Ils ont osé… et ce n’est même pas un poisson !

Ils ont osé censurer Dante dans une nouvelle édition parce que dans certaines pages, il parle de la religion islamique… Ce serait comme censuré les dires de la nounou noire dans « Autant en emporte le vent », etc. Et pourtant ils ont osé !

Oui je comprends bien que c’est de la gnognotte face aux dires de Macrounet et des décisions à imposer envers l’expansion de la Covid, mais quand même il s’agit d’œuvres historiques et c’est justifier les dégradations-destructions représentatives d’œuvres anciennes. MC


On croit rêver, mais c’est un cauchemar : la connerie mondialisée s’attaque maintenant â la poésie.

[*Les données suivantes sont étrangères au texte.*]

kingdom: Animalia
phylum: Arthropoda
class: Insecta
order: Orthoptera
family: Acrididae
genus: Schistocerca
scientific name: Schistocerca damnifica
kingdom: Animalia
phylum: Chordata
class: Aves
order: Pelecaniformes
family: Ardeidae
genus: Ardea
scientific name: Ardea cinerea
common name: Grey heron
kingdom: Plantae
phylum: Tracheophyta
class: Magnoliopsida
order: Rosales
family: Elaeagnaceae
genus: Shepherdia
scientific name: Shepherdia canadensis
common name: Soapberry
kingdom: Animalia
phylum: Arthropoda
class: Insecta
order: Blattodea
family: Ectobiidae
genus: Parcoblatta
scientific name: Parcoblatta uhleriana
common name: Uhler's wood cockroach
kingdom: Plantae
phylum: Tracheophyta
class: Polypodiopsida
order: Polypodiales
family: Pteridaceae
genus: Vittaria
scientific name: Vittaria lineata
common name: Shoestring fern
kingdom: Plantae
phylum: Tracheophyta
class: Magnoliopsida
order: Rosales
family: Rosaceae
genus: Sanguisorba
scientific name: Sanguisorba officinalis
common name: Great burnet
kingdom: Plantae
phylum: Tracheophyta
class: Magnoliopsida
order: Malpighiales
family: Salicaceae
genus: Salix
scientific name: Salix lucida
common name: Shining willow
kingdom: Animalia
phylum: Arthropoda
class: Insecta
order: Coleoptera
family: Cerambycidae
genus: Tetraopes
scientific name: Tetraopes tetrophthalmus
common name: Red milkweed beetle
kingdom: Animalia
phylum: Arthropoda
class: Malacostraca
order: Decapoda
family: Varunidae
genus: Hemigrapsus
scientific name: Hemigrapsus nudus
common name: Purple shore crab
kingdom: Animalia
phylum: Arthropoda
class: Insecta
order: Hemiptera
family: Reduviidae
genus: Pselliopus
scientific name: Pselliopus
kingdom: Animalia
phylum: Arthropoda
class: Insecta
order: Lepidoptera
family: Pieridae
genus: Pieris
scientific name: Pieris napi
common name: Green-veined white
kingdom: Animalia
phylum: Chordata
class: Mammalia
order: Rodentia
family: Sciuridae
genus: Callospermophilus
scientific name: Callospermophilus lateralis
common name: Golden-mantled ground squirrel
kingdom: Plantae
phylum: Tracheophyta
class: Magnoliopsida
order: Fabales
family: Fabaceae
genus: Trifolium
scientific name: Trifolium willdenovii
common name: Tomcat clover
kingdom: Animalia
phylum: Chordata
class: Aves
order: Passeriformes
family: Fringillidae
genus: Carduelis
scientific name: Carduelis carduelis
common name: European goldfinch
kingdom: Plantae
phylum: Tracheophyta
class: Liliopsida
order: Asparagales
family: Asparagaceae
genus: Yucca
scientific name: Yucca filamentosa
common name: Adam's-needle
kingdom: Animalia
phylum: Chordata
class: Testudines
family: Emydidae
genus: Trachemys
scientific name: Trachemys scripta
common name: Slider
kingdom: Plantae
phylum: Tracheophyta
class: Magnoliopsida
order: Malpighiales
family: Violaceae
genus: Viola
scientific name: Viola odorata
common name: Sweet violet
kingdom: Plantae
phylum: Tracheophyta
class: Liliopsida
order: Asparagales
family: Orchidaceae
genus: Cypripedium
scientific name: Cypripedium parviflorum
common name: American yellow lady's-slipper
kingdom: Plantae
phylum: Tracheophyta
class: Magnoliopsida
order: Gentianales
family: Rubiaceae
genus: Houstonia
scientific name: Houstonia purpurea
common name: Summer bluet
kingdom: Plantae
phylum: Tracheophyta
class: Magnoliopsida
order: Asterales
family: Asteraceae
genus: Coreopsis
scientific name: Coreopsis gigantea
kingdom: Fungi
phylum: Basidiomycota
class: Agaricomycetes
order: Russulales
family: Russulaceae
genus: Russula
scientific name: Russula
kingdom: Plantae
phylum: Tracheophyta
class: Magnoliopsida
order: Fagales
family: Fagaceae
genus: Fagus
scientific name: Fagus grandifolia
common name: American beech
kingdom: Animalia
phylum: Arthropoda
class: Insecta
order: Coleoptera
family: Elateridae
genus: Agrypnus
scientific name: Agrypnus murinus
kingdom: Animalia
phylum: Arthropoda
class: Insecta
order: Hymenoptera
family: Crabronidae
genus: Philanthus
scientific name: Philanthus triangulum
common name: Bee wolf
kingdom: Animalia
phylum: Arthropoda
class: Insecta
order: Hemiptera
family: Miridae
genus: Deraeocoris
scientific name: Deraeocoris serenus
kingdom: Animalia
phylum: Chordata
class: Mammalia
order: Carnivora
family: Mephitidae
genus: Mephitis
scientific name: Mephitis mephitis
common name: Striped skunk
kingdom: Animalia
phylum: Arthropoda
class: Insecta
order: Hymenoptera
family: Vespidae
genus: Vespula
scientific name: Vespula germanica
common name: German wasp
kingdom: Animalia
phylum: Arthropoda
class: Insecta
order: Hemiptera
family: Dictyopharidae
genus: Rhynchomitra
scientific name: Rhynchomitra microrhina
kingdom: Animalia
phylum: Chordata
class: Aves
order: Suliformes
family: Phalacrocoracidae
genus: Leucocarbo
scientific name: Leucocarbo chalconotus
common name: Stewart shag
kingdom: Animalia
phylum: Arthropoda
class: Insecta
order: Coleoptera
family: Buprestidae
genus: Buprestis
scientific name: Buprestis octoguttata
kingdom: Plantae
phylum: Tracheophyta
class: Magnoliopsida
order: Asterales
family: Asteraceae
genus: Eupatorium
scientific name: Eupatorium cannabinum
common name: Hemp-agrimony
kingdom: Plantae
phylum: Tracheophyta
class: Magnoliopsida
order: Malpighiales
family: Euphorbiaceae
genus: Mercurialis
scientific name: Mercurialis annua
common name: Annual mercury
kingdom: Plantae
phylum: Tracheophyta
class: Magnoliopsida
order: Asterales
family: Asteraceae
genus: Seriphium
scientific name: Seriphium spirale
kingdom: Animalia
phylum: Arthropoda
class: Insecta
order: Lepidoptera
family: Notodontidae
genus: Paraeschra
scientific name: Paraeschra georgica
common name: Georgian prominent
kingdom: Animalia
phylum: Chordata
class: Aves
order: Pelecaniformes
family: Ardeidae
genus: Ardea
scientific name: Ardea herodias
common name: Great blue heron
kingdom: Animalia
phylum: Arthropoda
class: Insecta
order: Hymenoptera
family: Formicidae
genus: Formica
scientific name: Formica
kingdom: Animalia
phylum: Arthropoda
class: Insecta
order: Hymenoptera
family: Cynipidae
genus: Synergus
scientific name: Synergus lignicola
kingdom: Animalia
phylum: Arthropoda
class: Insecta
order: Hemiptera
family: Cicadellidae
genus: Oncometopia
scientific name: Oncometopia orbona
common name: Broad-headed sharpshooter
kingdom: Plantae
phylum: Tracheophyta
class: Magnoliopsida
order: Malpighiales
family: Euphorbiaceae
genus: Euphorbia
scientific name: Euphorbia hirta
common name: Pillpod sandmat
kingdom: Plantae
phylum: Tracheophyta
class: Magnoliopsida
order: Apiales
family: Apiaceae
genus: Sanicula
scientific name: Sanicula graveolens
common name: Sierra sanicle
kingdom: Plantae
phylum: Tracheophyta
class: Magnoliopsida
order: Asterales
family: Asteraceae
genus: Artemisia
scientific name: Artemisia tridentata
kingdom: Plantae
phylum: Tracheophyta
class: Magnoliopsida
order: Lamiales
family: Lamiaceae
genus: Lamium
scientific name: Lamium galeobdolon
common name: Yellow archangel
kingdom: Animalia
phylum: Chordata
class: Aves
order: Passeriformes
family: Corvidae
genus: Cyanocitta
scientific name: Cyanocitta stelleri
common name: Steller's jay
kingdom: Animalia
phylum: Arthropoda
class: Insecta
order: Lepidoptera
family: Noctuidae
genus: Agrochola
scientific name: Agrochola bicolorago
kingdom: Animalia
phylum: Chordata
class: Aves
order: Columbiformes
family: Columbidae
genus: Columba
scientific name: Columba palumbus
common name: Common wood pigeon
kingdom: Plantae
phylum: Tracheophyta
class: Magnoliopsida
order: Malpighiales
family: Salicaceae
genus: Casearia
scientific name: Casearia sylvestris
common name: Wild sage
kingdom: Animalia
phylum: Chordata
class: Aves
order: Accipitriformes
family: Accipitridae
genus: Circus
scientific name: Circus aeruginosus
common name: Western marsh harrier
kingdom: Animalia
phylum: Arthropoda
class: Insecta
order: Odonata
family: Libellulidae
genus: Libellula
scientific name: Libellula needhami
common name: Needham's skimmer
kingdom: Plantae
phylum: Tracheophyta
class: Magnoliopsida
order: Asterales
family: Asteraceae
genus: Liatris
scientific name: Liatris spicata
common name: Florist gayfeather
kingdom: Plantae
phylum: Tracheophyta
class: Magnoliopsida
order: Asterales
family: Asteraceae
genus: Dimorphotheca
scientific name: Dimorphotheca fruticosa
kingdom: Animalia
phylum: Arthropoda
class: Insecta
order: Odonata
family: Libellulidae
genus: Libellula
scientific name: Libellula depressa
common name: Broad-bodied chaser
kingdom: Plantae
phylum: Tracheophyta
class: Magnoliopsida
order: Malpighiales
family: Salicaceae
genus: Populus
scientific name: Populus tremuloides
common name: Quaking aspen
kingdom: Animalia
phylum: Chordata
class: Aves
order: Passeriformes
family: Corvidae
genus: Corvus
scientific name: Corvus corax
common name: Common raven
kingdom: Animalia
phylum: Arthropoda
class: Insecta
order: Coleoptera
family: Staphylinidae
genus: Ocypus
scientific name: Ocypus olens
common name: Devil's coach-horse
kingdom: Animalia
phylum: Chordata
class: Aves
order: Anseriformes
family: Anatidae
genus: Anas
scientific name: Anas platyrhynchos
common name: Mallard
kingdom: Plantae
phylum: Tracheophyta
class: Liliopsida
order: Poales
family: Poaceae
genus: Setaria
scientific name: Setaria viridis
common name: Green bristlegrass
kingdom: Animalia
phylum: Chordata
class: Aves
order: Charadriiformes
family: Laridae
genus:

Une traduction néerlandaise de L’Enfer vient d’être publiée, amputée du nom de Mahomet, et cela « pour ne pas blesser inutilement », dixit l’éditrice.

Je précise que toutes les traductions en arabe de Dante incluent, quant à elles, le passage sur Mahomet, et que cela n’a jamais blessé personne.

En cette année de commémoration des 700 ans de la mort de Dante (j’y reviendrai), les éditions Blossom Books publient en effet une nouvelle traduction en néerlandais, et Lies Lavrijsen, la traductrice, a décidé que dans le chant XXVIII, consacré aux fauteurs de schisme et de discorde qui sont transpercés par l’épée d’un diable -, le sort réservé à Mahomet était « atroce et dénigrant ». Dante islamophobe ?

On se pince.

Aucun tribunal islamique, a ce que je sache, ne s’est donné le ridicule de se prononcer contre Dante parce qu’il avait placé Mahomet en enfer : c’est la traductrice elle-même qui s’est prémunie contre l’éventuel sentiment d’offense qu’un musulman éprouverait en lisant cette description des supplices fictifs infligés au Prophète.

Un tel excès de zèle ne produit-il pas l’effet contraire ?

Si j’étais musulman, je serais offensé non pas par la description, plutôt risible, de Dante, qui, en chrétien sadique, supplicie tous ceux qui ne croient pas en son Dieu (c’est son côté pré-Marquis de Sade), ni par le fait que les prisonniers de cette bolge de l’enfer ont les boyaux entre les jambes et qu’on leur voit « le sac puant qui transforme en merde nos aliments » et « la face fendue du menton au toupet » (traduction de Danièle Robert) ; mais je serais offensé qu’on pût s’imaginer que je le fusse.

Autrement dit, Mme Lavrijsen, en censurant le nom de Mahomet par peur que les musulmans ne s’offusquent, prend ceux-ci pour des imbéciles et des illettrés.

L’absence d’intelligence relève de la perversion, et je signale aux futurs traducteurs pusillanimes que Rimbaud, dans « Une saison en enfer », a écrit ceci : « Je n’avais pas en vue la sagesse bâtarde du Coran. » N’hésitez plus â caviarder cette phrase offensante.

Le geste de censurer le passé n’est jamais que le symptôme d’un présent qui se déteste : la peur va-t-elle donc tous nous crétiniser ?

Il est intéressant que le passage incriminé de Dante porte précisément sur la division, qui effraie tant l’oecuménisme contemporain.

Ainsi la censure du nom de Mahomet ne relève-t-elle pas seulement de la précaution théologique d’une arrogante qui s’arroge la place d’un génie pour décider de sa compétence spirituelle, mais en dit long sur la tyrannie de l’aseptisation qui affecte notre monde.

Qu’on intériorise à ce point la possibilité d’offenser conduit au puritanisme automatique : dans le règne de la « cancel culture », tout sera bientôt redevenu tabou.